La democrazia è crollata sotto il peso di una legge elettorale del tutto anticostituzionale. L'Occidente è abitato da automi votati al più sfrenato consumismo. Il pensiero unico viene propinato, dalla mattina alla sera, a reti unificate. Coi telegiornali che sono stati derubati di ogni libertà di espressione. E infine la repressione violenta: i potenti che stordiscono nel sangue qualsiasi manifestazione di piazza.

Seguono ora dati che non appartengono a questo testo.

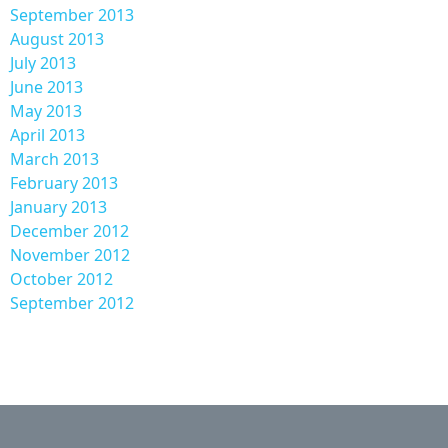
September 2013
August 2013
July 2013
June 2013
May 2013
April 2013
March 2013
February 2013
January 2013
December 2012
November 2012
October 2012
September 2012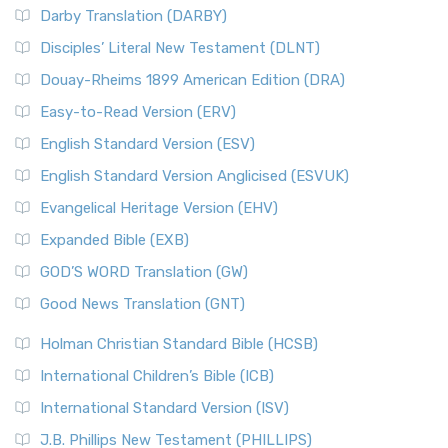
Darby Translation (DARBY)
Disciples’ Literal New Testament (DLNT)
Douay-Rheims 1899 American Edition (DRA)
Easy-to-Read Version (ERV)
English Standard Version (ESV)
English Standard Version Anglicised (ESVUK)
Evangelical Heritage Version (EHV)
Expanded Bible (EXB)
GOD’S WORD Translation (GW)
Good News Translation (GNT)
Holman Christian Standard Bible (HCSB)
International Children’s Bible (ICB)
International Standard Version (ISV)
J.B. Phillips New Testament (PHILLIPS)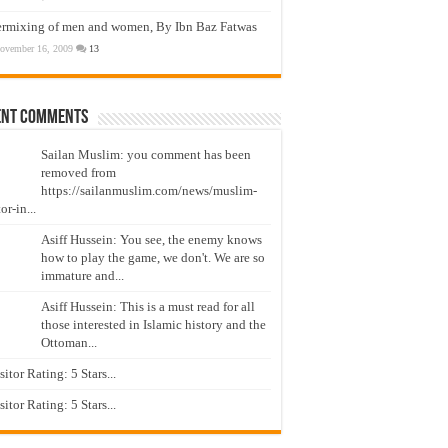
ermixing of men and women, By Ibn Baz Fatwas
ovember 16, 2009
13
ent Comments
Sailan Muslim: you comment has been
removed from
https://sailanmuslim.com/news/muslim-
or-in...
Asiff Hussein: You see, the enemy knows
how to play the game, we don't. We are so
immature and...
Asiff Hussein: This is a must read for all
those interested in Islamic history and the
Ottoman...
isitor Rating: 5 Stars...
isitor Rating: 5 Stars...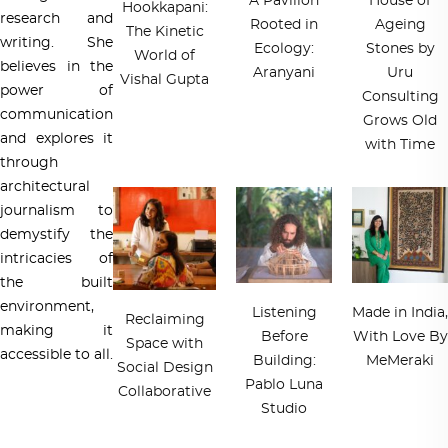
A Pavilion
House of
Hookkapani:
research and
Rooted in
Ageing
The Kinetic
writing. She
Ecology:
Stones by
World of
believes in the
Aranyani
Uru
Vishal Gupta
power of
Consulting
communication
Grows Old
and explores it
with Time
through
architectural
journalism to
demystify the
intricacies of
the built
environment,
Listening
Made in India,
Reclaiming
making it
Before
With Love By
Space with
accessible to all.
Building:
MeMeraki
Social Design
Pablo Luna
Collaborative
Studio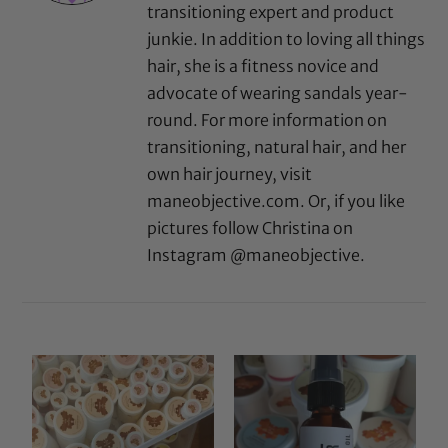
transitioning expert and product
junkie. In addition to loving all things
hair, she is a fitness novice and
advocate of wearing sandals year-
round. For more information on
transitioning, natural hair, and her
own hair journey, visit
maneobjective.com. Or, if you like
pictures follow Christina on
Instagram @maneobjective.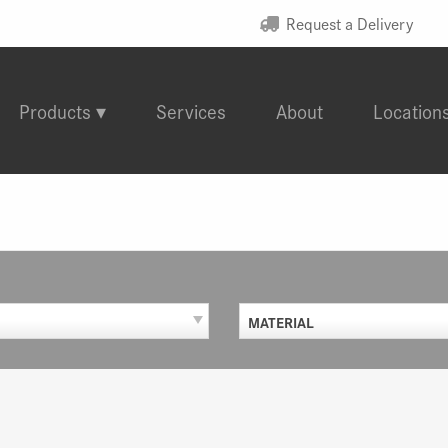
Request a Delivery
Products
Services
About
Location
MATERIAL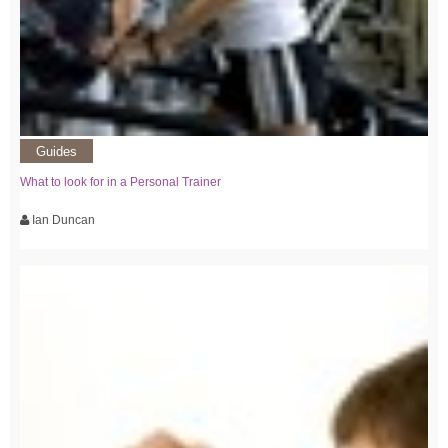
Guides
What to look for in a Personal Trainer
Ian Duncan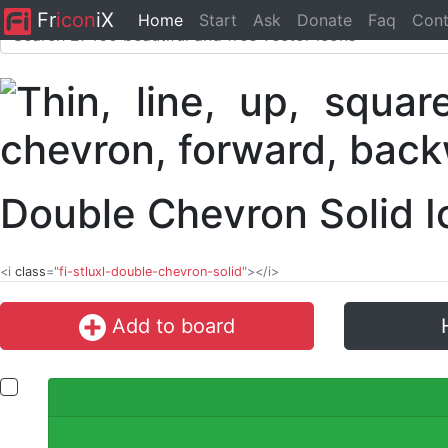
Fr
icon
iX
Home
Start
Ask
Donate
Faq
Cont
Double Chevron Solid 
<i
class
="
fi-stluxl-double-chevron-solid
"></i>
Add to board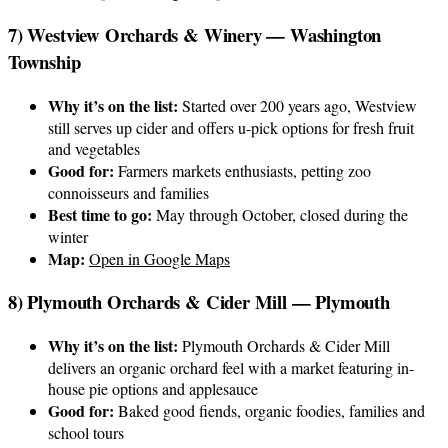
7) Westview Orchards & Winery — Washington
Township
Why it’s on the list:
Started over 200 years ago, Westview
still serves up cider and offers u-pick options for fresh fruit
and vegetables
Good for:
Farmers markets enthusiasts, petting zoo
connoisseurs and families
Best time to go:
May through October, closed during the
winter
Map:
Open in Google Maps
8) Plymouth Orchards & Cider Mill — Plymouth
Why it’s on the list:
Plymouth Orchards & Cider Mill
delivers an organic orchard feel with a market featuring in-
house pie options and applesauce
Good for:
Baked good fiends, organic foodies, families and
school tours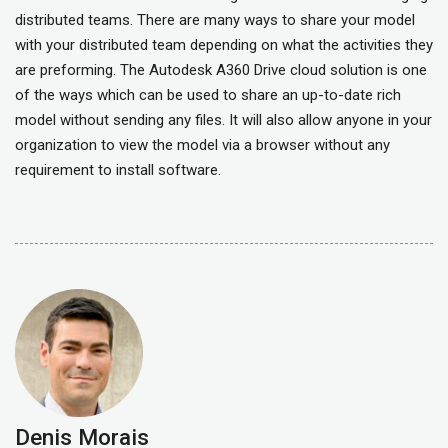
distributed teams. There are many ways to share your model
with your distributed team depending on what the activities they
are preforming. The Autodesk A360 Drive cloud solution is one
of the ways which can be used to share an up-to-date rich
model without sending any files. It will also allow anyone in your
organization to view the model via a browser without any
requirement to install software.
Denis Morais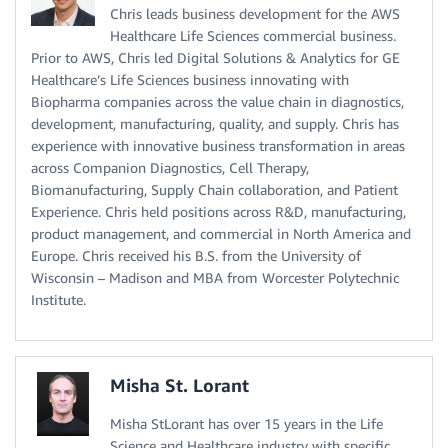
Chris leads business development for the AWS
Healthcare Life Sciences commercial business.
Prior to AWS, Chris led Digital Solutions & Analytics for GE
Healthcare’s Life Sciences business innovating with
Biopharma companies across the value chain in diagnostics,
development, manufacturing, quality, and supply. Chris has
experience with innovative business transformation in areas
across Companion Diagnostics, Cell Therapy,
Biomanufacturing, Supply Chain collaboration, and Patient
Experience. Chris held positions across R&D, manufacturing,
product management, and commercial in North America and
Europe. Chris received his B.S. from the University of
Wisconsin – Madison and MBA from Worcester Polytechnic
Institute.
Misha St. Lorant
Misha StLorant has over 15 years in the Life
Science and Healthcare industry with specific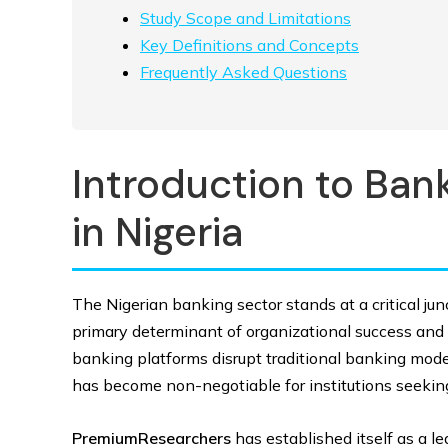
Study Scope and Limitations
Key Definitions and Concepts
Frequently Asked Questions
Introduction to Bank
in Nigeria
The Nigerian banking sector stands at a critical ju
primary determinant of organizational success and 
banking platforms disrupt traditional banking models
has become non-negotiable for institutions seeking 
PremiumResearchers
has established itself as a l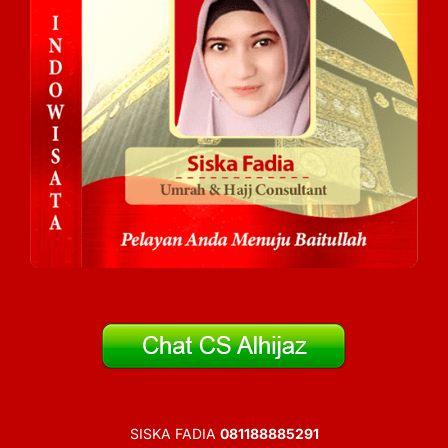
SISKA FADIA
081188885291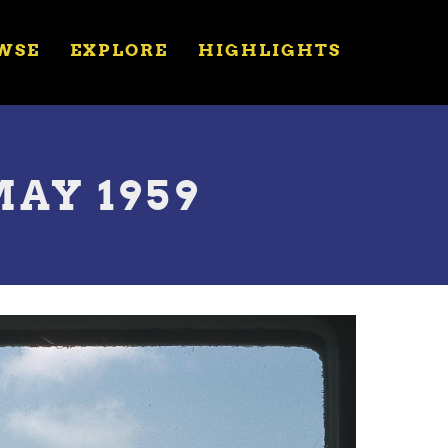
WSE
EXPLORE
HIGHLIGHTS
MAY 1959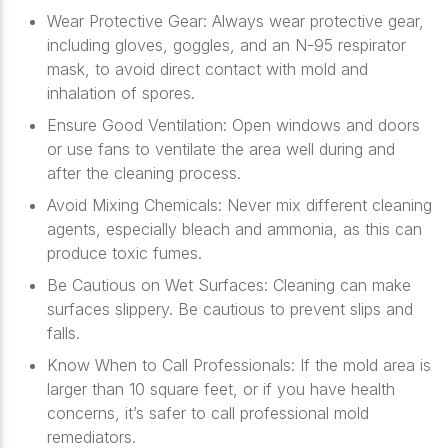
Wear Protective Gear
: Always wear protective gear,
including gloves, goggles, and an N-95 respirator
mask, to avoid direct contact with mold and
inhalation of spores.
Ensure Good Ventilation
: Open windows and doors
or use fans to ventilate the area well during and
after the cleaning process.
Avoid Mixing Chemicals
: Never mix different cleaning
agents, especially bleach and ammonia, as this can
produce toxic fumes.
Be Cautious on Wet Surfaces
: Cleaning can make
surfaces slippery. Be cautious to prevent slips and
falls.
Know When to Call Professionals
: If the mold area is
larger than 10 square feet, or if you have health
concerns, it’s safer to call professional mold
remediators.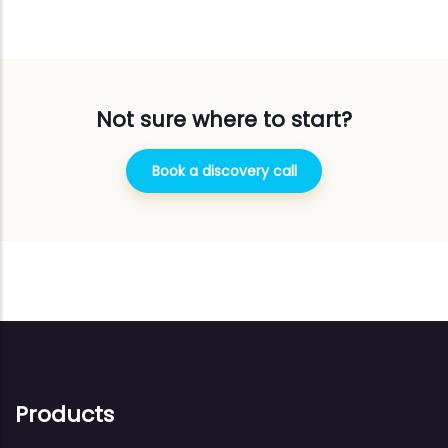
Not sure where to start?
Book a discovery call
Products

Sebbene questa sfrenata fantasia avulsa dalla realtà sia stata partorita dalla mente di Riccardo Scamarcio (nella foto), non ha dato vita a una pellicola da far correre, tra due mesi, al Festival di Cannes. L'attore, lanciato vent'anni or sono dall'impegnatissimo Tre metri sopra il cielo, l'ha infilata in un'ampia intervista rilasciata ieri alla Stampa: piazzata così, con nonchalance, tra una domanda sul futuro del cinema italiano e una sulla sua paura più grande. L'aggancio è il G8. Quello di Genova, ovviamente. Quello raccontato da Daniele Vicari nel film Diaz. «Il cinema è lo specchio del Paese», sentenzia Scamarcio fornendo così l'aggancio alla giornalista per chiedergli delle «recenti manifestazioni represse con violenza». Nessuno parla del governo. Non viene fatto il nome del ministro dell'Interno Matteo Piantedosi. E men che meno quello del premier Giorgia Meloni. Ma appena gli arriva l'assist Scamarcio entra subito a gamba tesa: «La repressione vista a Pisa mi ha ricordato quella del G8 di Genova, evento che ha distrutto la libera manifestazione di piazza e la partecipazione di ragazzi e famiglie nel contestare le scelte deprecabili dei potenti. Da allora è passata l'idea che si possano reprimere le manifestazioni in modo violento». A proposito del 2001, a Scamarcio, potremmo ricordare i black bloc e la città messa a ferro e fuoco. Mentre sull'Italia di oggi potremmo fargli notare che non vive in una dittatura (è libero di criticare tutti i potenti che vuole) e tantomeno in uno stato di polizia.
Nel nostro Stato, piuttosto, durante le manifestazioni la polizia viene puntualmente aggredita: 120 feriti solo nel 2023, uno ogni tre giorni. Ma sarebbe inutile. Per lui l'architettura democratica è ormai disarticolata: «Siamo in pericolo».Lo lasciamo, quindi, alla sua distopia. Possa essergli da spunto per il prossimo film. Di fantascienza.